Collected data entries
►

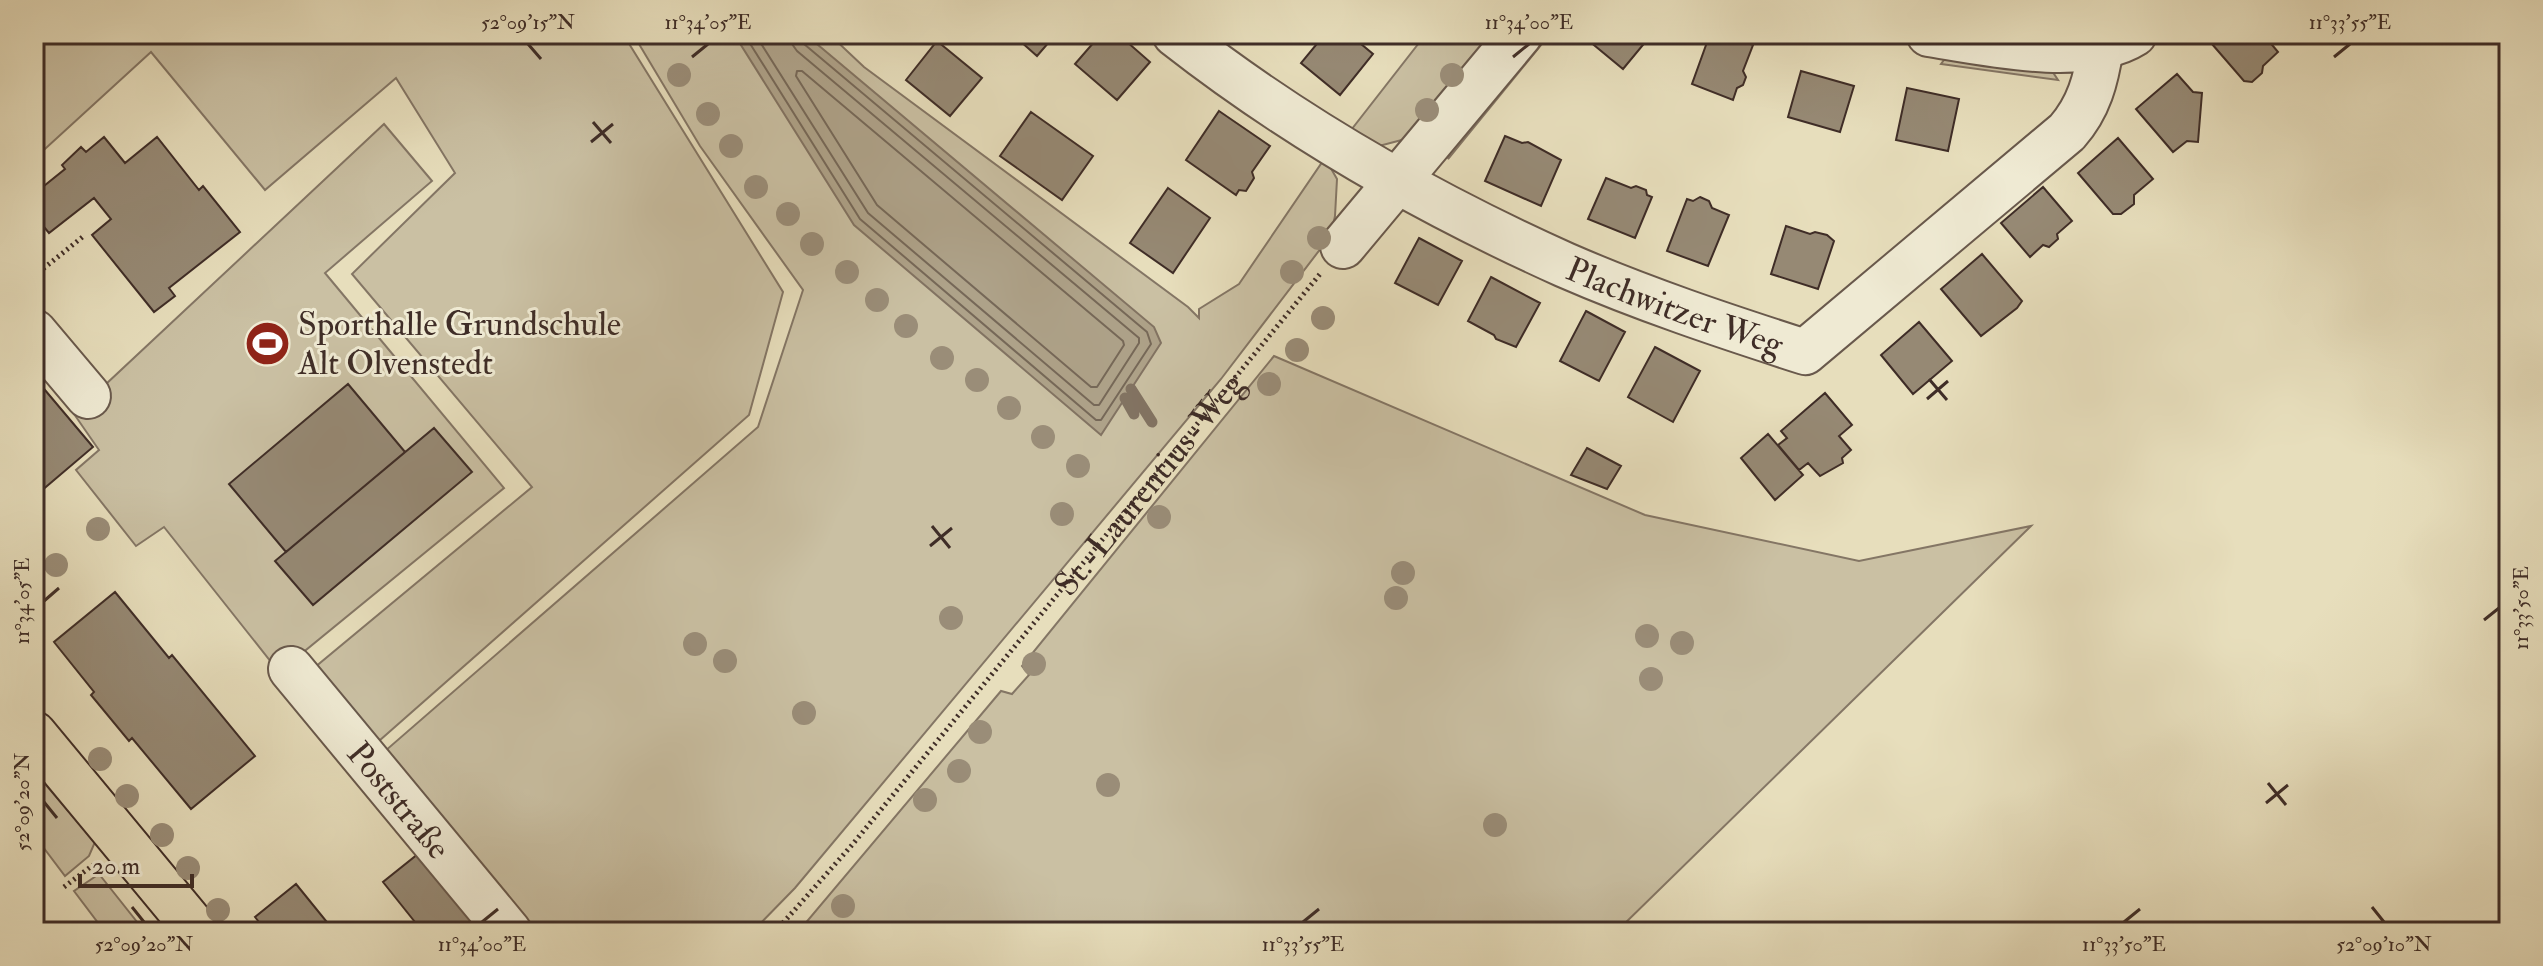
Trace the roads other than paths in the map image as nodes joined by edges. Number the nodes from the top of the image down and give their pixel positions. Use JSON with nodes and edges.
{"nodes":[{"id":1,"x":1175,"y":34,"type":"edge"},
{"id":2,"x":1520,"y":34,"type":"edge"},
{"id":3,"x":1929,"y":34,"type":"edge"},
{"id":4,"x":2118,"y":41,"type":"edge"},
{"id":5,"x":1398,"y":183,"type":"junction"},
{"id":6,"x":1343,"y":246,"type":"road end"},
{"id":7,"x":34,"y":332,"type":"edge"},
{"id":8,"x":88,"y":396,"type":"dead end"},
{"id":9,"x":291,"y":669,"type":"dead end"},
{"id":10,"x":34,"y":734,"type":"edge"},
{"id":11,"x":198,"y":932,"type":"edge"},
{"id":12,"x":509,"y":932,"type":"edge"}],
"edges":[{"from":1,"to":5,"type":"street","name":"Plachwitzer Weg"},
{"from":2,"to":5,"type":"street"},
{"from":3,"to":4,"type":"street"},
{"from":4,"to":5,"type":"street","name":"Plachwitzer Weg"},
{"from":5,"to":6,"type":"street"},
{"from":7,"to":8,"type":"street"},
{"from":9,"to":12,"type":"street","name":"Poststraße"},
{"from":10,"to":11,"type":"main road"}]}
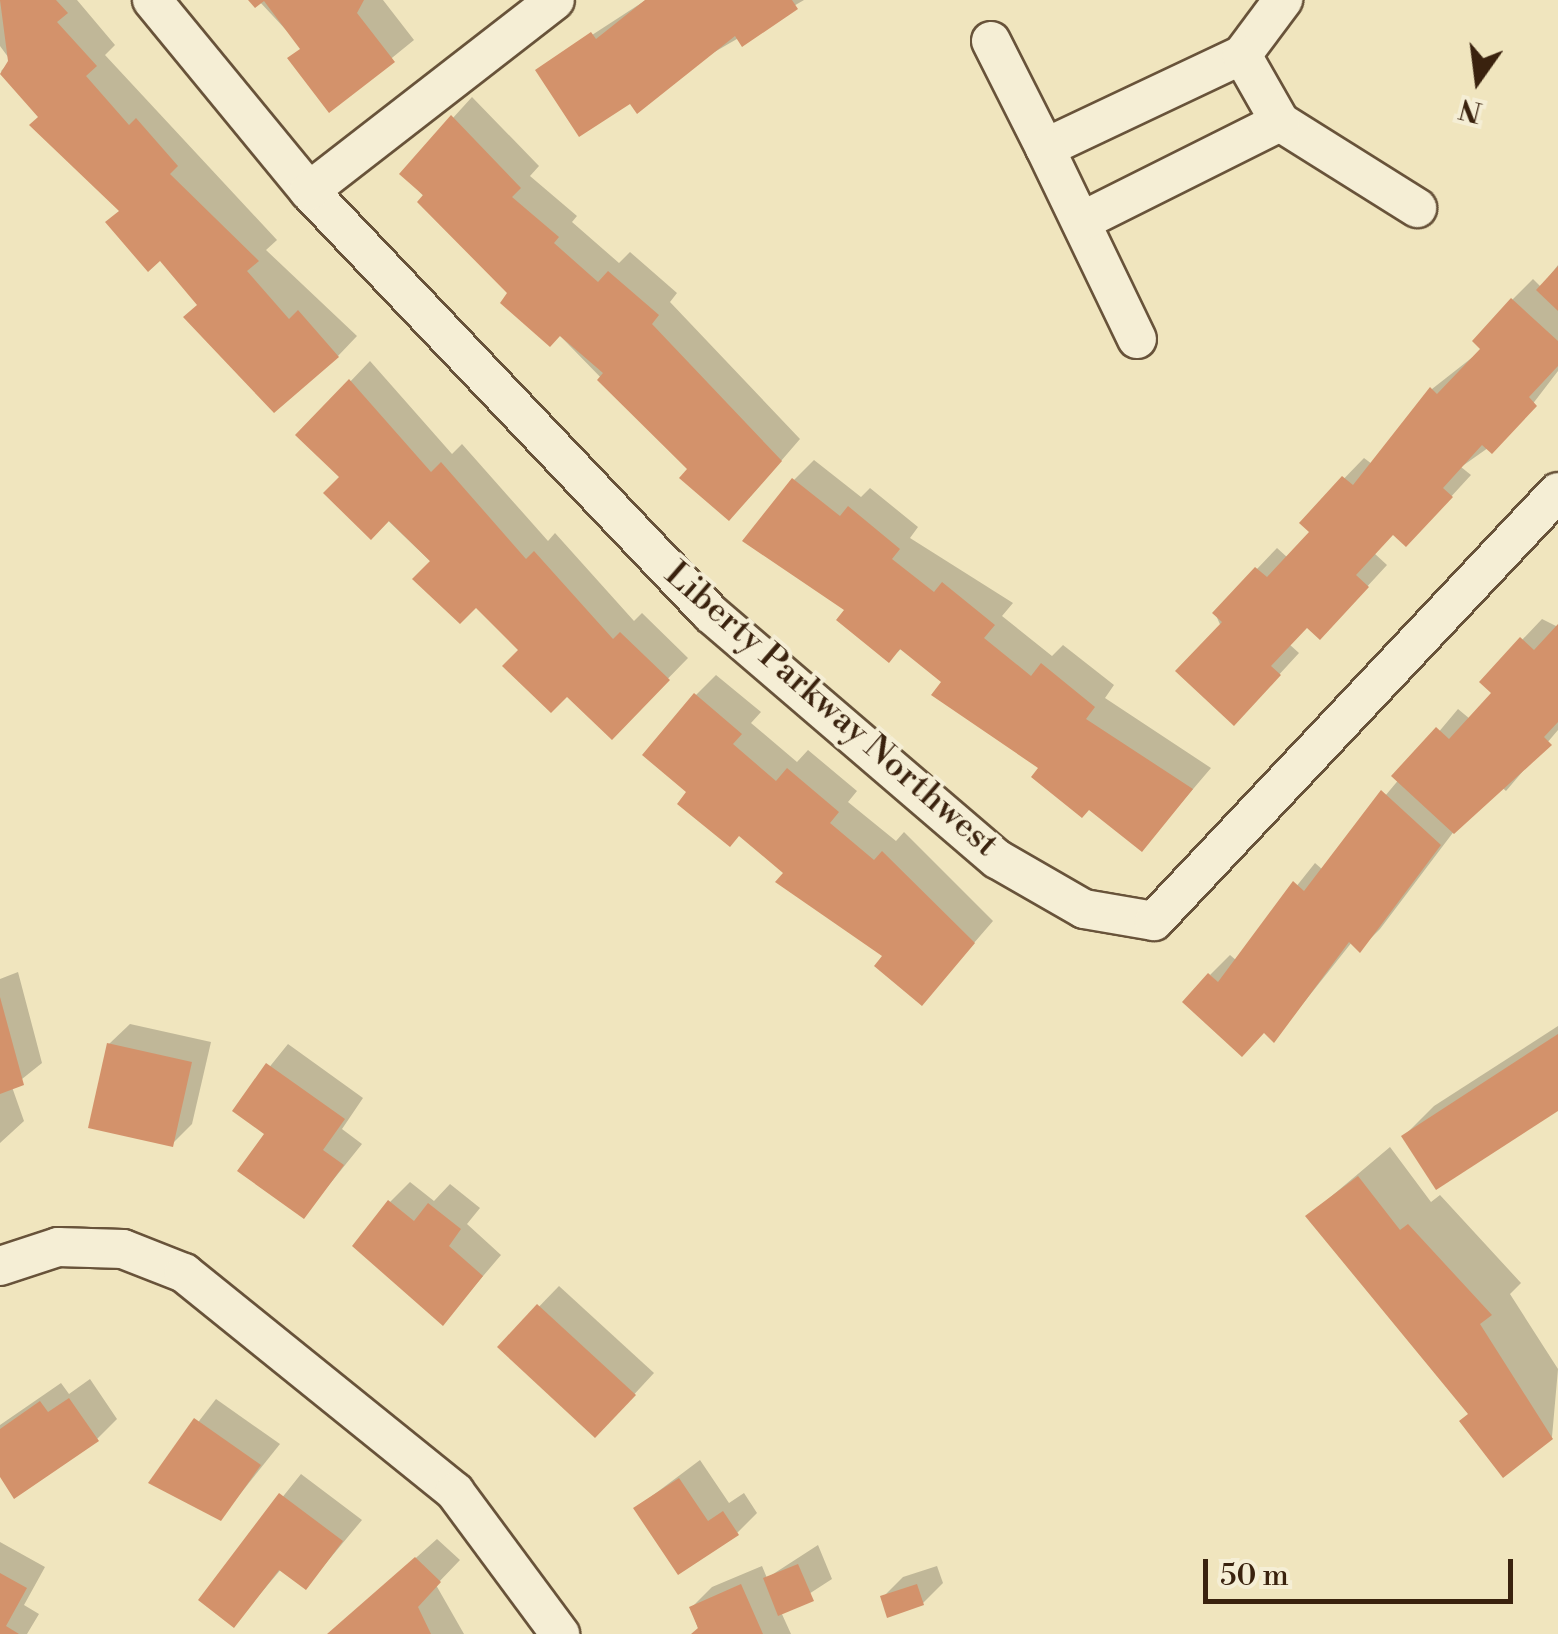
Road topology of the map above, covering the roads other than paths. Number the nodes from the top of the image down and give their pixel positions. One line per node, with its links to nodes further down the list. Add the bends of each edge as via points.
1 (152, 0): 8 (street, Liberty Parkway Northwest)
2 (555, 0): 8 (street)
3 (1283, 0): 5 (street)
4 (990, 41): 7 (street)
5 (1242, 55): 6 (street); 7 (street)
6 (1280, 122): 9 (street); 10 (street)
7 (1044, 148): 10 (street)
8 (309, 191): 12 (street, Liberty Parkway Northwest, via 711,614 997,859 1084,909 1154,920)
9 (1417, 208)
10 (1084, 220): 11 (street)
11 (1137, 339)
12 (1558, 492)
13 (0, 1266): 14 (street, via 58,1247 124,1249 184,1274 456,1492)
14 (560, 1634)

◄

* _To do_:
Reproduce each entry verbatim, excluding any embedded images.

* _Answer section_:
Trace the roads other than paths in the map image as nodes joined by edges. Number the nodes from the top of the image down and give their pixel positions. Use JSON with nodes and edges.
{"nodes":[{"id":1,"x":1175,"y":34,"type":"edge"},
{"id":2,"x":1520,"y":34,"type":"edge"},
{"id":3,"x":1929,"y":34,"type":"edge"},
{"id":4,"x":2118,"y":41,"type":"edge"},
{"id":5,"x":1398,"y":183,"type":"junction"},
{"id":6,"x":1343,"y":246,"type":"road end"},
{"id":7,"x":34,"y":332,"type":"edge"},
{"id":8,"x":88,"y":396,"type":"dead end"},
{"id":9,"x":291,"y":669,"type":"dead end"},
{"id":10,"x":34,"y":734,"type":"edge"},
{"id":11,"x":198,"y":932,"type":"edge"},
{"id":12,"x":509,"y":932,"type":"edge"}],
"edges":[{"from":1,"to":5,"type":"street","name":"Plachwitzer Weg"},
{"from":2,"to":5,"type":"street"},
{"from":3,"to":4,"type":"street"},
{"from":4,"to":5,"type":"street","name":"Plachwitzer Weg"},
{"from":5,"to":6,"type":"street"},
{"from":7,"to":8,"type":"street"},
{"from":9,"to":12,"type":"street","name":"Poststraße"},
{"from":10,"to":11,"type":"main road"}]}
Road topology of the map above, covering the roads other than paths. Number the nodes from the top of the image down and give their pixel positions. One line per node, with its links to nodes further down the list. Add the bends of each edge as via points.
1 (152, 0): 8 (street, Liberty Parkway Northwest)
2 (555, 0): 8 (street)
3 (1283, 0): 5 (street)
4 (990, 41): 7 (street)
5 (1242, 55): 6 (street); 7 (street)
6 (1280, 122): 9 (street); 10 (street)
7 (1044, 148): 10 (street)
8 (309, 191): 12 (street, Liberty Parkway Northwest, via 711,614 997,859 1084,909 1154,920)
9 (1417, 208)
10 (1084, 220): 11 (street)
11 (1137, 339)
12 (1558, 492)
13 (0, 1266): 14 (street, via 58,1247 124,1249 184,1274 456,1492)
14 (560, 1634)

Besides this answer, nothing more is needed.